*** Input for this task ***

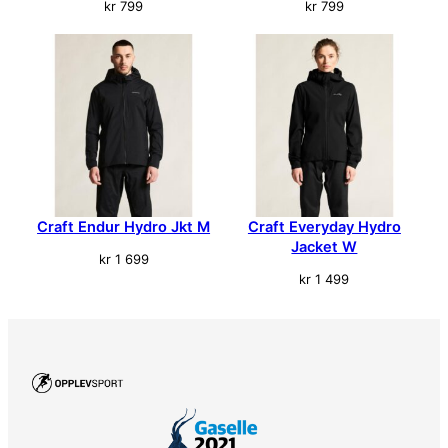
kr
799
kr
799
Craft Endur Hydro Jkt M
Craft Everyday Hydro
Jacket W
kr
1 699
kr
1 499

*** End of Input for this task ***

Pictures stay out; print everything else in the data exactly.

▶ **Response area**
kr
799
kr
799
Craft Endur Hydro Jkt M
Craft Everyday Hydro
Jacket W
kr
1 699
kr
1 499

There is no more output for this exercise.